Doctoral Defence: Braulio BLANCO LAMBRUSCHINI

The Doctoral School in Science and Engineering is happy to invite you to Braulio BLANCO LAMBRUSCHINI’s defence entitled

Leveraging Textual Data for Multidimensional Company Risk Prediction

Supervisor: Dr. Mats Håkan BRORSSONE

Effective risk analysis and prediction are crucial for societal development, as they enhance decision-making processes related to the allocation of financial resources. Most current risk prediction methods rely on financial statements, ratios, other numerical data, and short sequences of text. While financial data has proven to be an essential risk predictor, it offers a limited perspective on a company’s overall risk level. Many factors within a business can contribute to risk. This work proposes a multidimensional risk model that incorporates diverse information from reliable sources. Using this collected and cleaned data, additional information is extracted, new insights are generated, and networks of people, companies, and geographic locations are analyzed to predict the potential risk of an SME.

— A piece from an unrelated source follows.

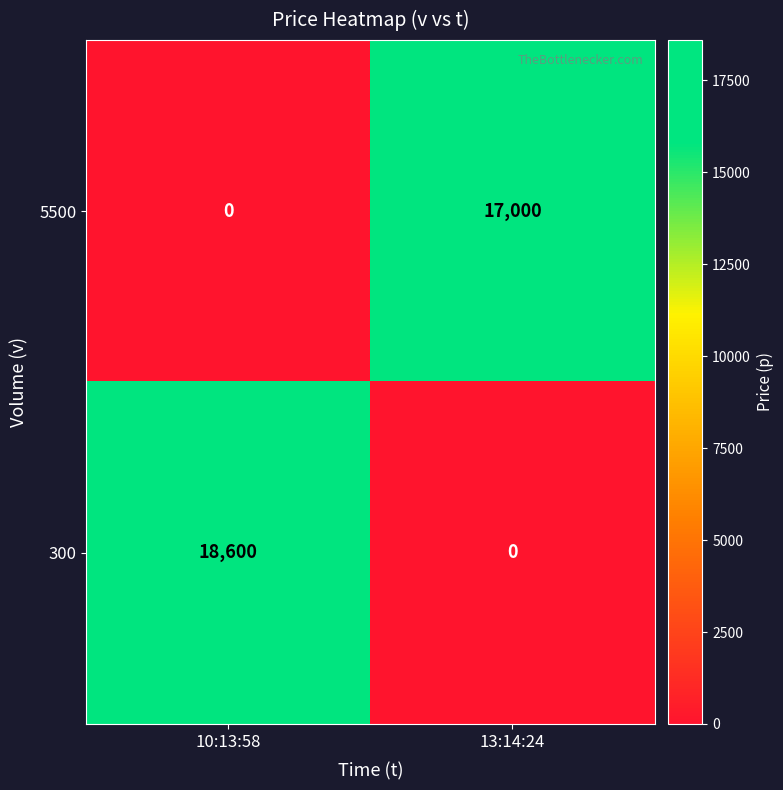

List the series in order of their peak value, lowest first.

5500, 300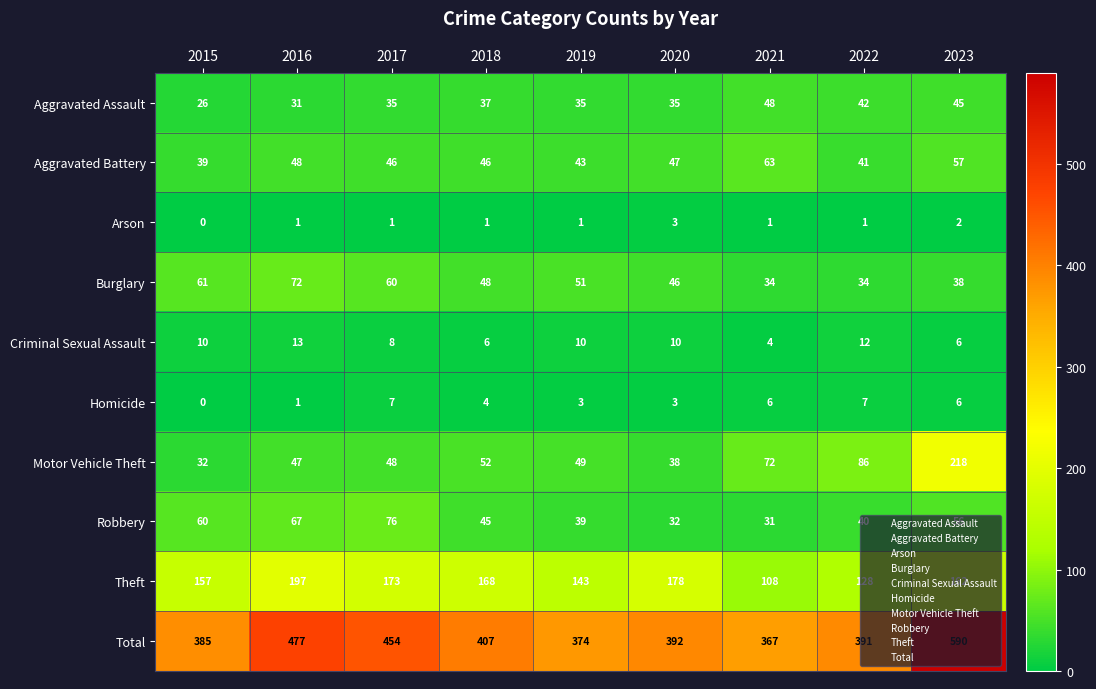

Which series has the widest spread of values?

Total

The current work is structured following a process workflow. Information is extracted using data provided by the partner company, with textual content sourced from various official company documents through OCR and PDF reading tools. Relationships between companies, audit firms, auditors, and notaries are established using information extracted from textual sources and additional data sources. Text-based risk prediction, geolocalization, and auto-clustering of companies (based on the format and writing style of the authors) also contribute additional risk insights. To integrate entities from different datasets, a character-embedding similarity search is proposed. All this information is consolidated into a graph network, where company relationships are analyzed to identify various risk factors and complement the text-based risk assessment. To facilitate more effective data exploration, an initial user interface has been proposed.

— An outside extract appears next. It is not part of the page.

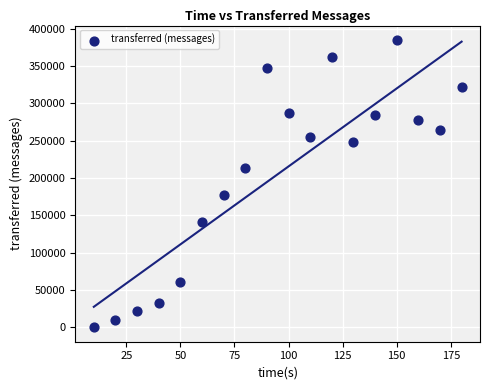

What is the range of Y values (max minus min)?

384960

In conclusion, this thesis successfully developed a data pipeline to process information from Luxembourgish SMEs, leveraging publicly available data. The pipeline was enriched using advanced Machine Learning and Deep Learning techniques to assess company risk across multiple dimensions. This approach provides decision-makers with deeper insights, enabling more informed and strategic decisions. The findings suggest that these models can be adapted for use in other countries or scaled to analyze larger enterprises. Additionally, the analysis could be further enhanced by integrating supplementary data sources, such as social networks, and employing more sophisticated methods, such as Graph Neural Networks, for data integration.